August 13th Update – we originally featured this ’78 Caprice Classic for Wagon Wednesday back in early June when the private seller wanted a completely unrealistic $17,500 for his wagon. We just noticed since that time in an updated post that he’s tried to lower the price twice: first $14,500 and most recently $11,900. As you can see from the NADA estimates, he remains completely out of touch with reality on this and thus, still unsold.

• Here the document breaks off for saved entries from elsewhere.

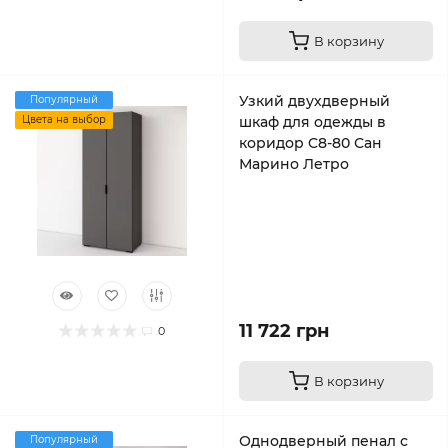
В корзину
Узкий двухдверный
Популярный
Цвета на выбор
шкаф для одежды в
коридор C8-80 Сан
Марино Летро
11 722 грн
0
В корзину
Однодверный пенал с
Популярный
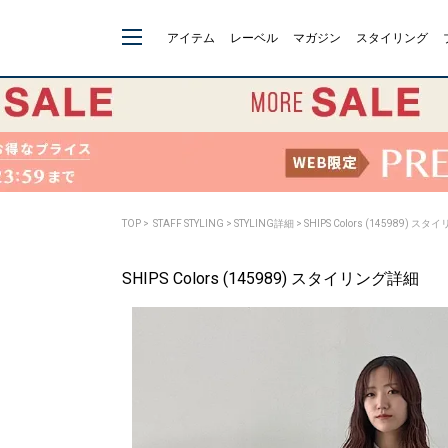
アイテム
レーベル
マガジン
スタイリング
TOP
>
STAFF STYLING
> STYLING詳細 > SHIPS Colors (145989) 
SHIPS Colors (145989) スタイリング詳細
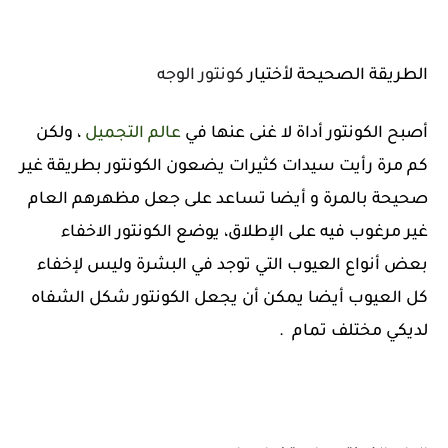
الطريقة الصحيحة لأختيار
كونتور الوجه
أصبح الكونتور أداة لا غنى عنها في
عالم التجميل
، ولكن
كم مرة رأيت سيدات كثيرات يضعون الكونتور بطريقة غير
صحيحة بالمرة و أيضا تساعد على جعل مظهرهم العام
غير مرغوب فيه على الإطلاق، يوضع الكونتور الاخفاء
بعض أنواع العيوب التي توجد في البشرة وليس لإخفاء
كل العيوب أيضا يمكن أن يجعل الكونتور شكل الشفاه
لديكي مختلف تمام .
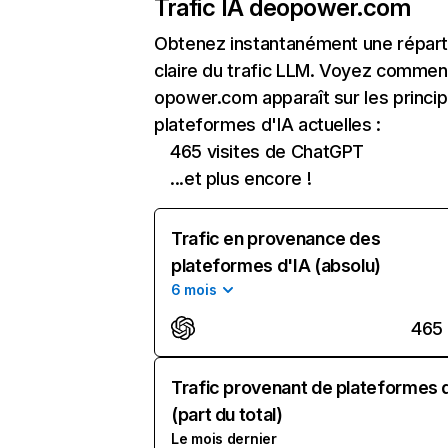
Trafic IA de
opower.com
Obtenez instantanément une réparti
claire du trafic LLM. Voyez commen
opower.com apparaît sur les princip
plateformes d'IA actuelles :
465 visites de ChatGPT
...et plus encore !
Trafic en provenance des
plateformes d'IA (absolu)
6 mois
465
Trafic provenant de plateformes 
(part du total)
Le mois dernier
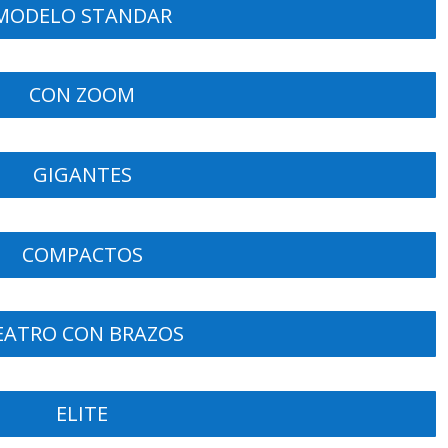
MODELO STANDAR
CON ZOOM
GIGANTES
COMPACTOS
EATRO CON BRAZOS
ELITE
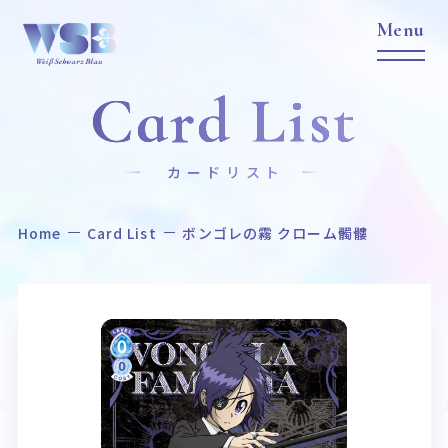
Card List
カードリスト
Home
Card List
ボンゴレの霧 クローム髑髏
Home
News
ホーム
ニュース
Title
Item
作品タイトル
商品情報
Event
Card List
イベント
カードリスト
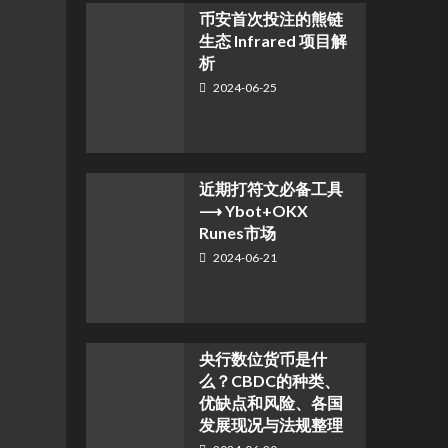
币安首次投注的熊链
生态 Infrared 项目解
析
2024-06-25
近期打符文必备工具
⟶ Ybot+OKX
Runes市场
2024-06-21
央行数位货币是什
么？CBDC的种类、
优缺点和风险、各国
发展现况与法规整理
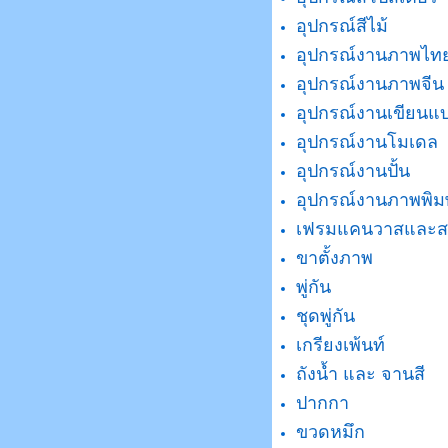
อุปกรณ์สีไม้
อุปกรณ์งานภาพไท
อุปกรณ์งานภาพจีน
อุปกรณ์งานเขียนแ
อุปกรณ์งานโมเดล
อุปกรณ์งานปั้น
อุปกรณ์งานภาพพิม
เฟรมแคนวาสและส
ขาตั้งภาพ
พู่กัน
ชุดพู่กัน
เกรียงเพ้นท์
ถังน้ำ และ จานสี
ปากกา
ขวดหมึก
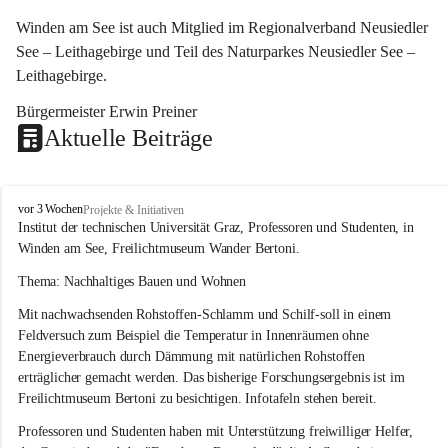
Winden am See ist auch Mitglied im Regionalverband Neusiedler 
See – Leithagebirge und Teil des Naturparkes Neusiedler See – 
Leithagebirge.
Bürgermeister Erwin Preiner 
Aktuelle Beiträge
W
vor 3 Wochen
Projekte & Initiativen
i
Institut der technischen Universität Graz, Professoren und Studenten, in 
n
Winden am See, Freilichtmuseum Wander Bertoni.
d
e
Thema: Nachhaltiges Bauen und Wohnen
n
Mit nachwachsenden Rohstoffen-Schlamm und Schilf-soll in einem 
a
m
Feldversuch zum Beispiel die Temperatur in Innenräumen ohne 
S
Energieverbrauch durch Dämmung mit natürlichen Rohstoffen 
e
erträglicher gemacht werden. Das bisherige Forschungsergebnis ist im 
e
Freilichtmuseum Bertoni zu besichtigen. Infotafeln stehen bereit.
Professoren und Studenten haben mit Unterstützung freiwilliger Helfer, 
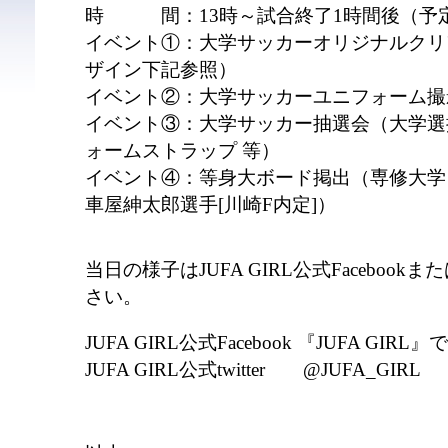
時 間：13時～試合終了1時間後（予
イベント①：大学サッカーオリジナルクリ
ザイン下記参照）
イベント②：大学サッカーユニフォーム撮
イベント③：大学サッカー抽選会（大学選
ォームストラップ 等）
イベント④：等身大ボード掲出（専修大学
車屋紳太郎選手[川崎F内定]）
当日の様子はJUFA GIRL公式Facebookまた
さい。
JUFA GIRL公式Facebook 『JUFA GIRL
JUFA GIRL公式twitter @JUFA_GIRL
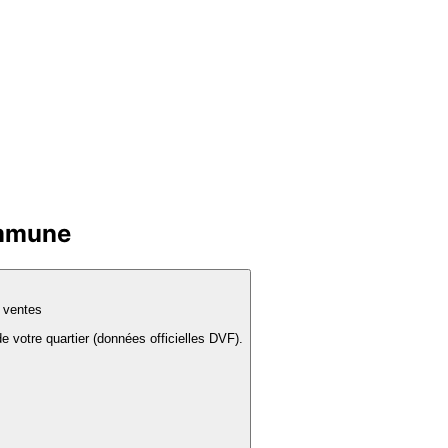
ommune
s ventes
e votre quartier (données officielles DVF).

In August 2019, we found this 1978, 112K mile Chevrolet Caprice Classic Wagon listed on Craigslist in Churchville, NY where the second owner decreased his asking price $5,600 from $17,500 in mid-June to $11,900 now. Unfortunately, the seller’s expectations continue to remain out of line with the reality of the market as the Hagerty Insurance Valuation Tool does list a value for these wagons yet, and the NADA Classic, Collectible, Exotic, and Muscle Car Appraisal Guide list the “Low”, “Average”, and “High” values as $1,375, $3,050, and $5,725, respectively. Consequently, we have the latest recipient of the Guys With Rides “NEW!” (No Effin Way!) award for a seller asking a way too optimistic price.
The example featured here is from the second model year of Chevrolet’s drastically downsized full-size line-up. For the 1977 model year, GM reduced the Caprice wagon’s weight by 871 pounds, decreased the length by 14 inches, and shortened the wheelbase by nine inches, all while increasing interior passenger room and cargo capacity in nearly every dimension versus their 1976 model year counterparts.
Originally a California car, the second owner states his rust-free wagon comes with the original window sticker and is equipped with a 350 cubic inch small block V8 engine providing an owner-claimed 300 horsepower. The engine transfers power through a 700R4 four-speed automatic transmission which in turn sends torque through a ten bolt rear end equipped with 3:73 gears and positraction. The owner states that rebuilt the powertrain was rebuilt on his Caprice at 100,000 miles. There are a number of other details of options and upgrades provided in his post.
While a very nice survivor now equipped with desirable power train upgrades over the Malaise-era stock setup, we believe the second owner is banking that the rarity of a rust-free example like this in Western New York deserves a high premium. We disagree and predict he will end up having to bring his price way down before a serious buyer arrives. Good luck with the purchase!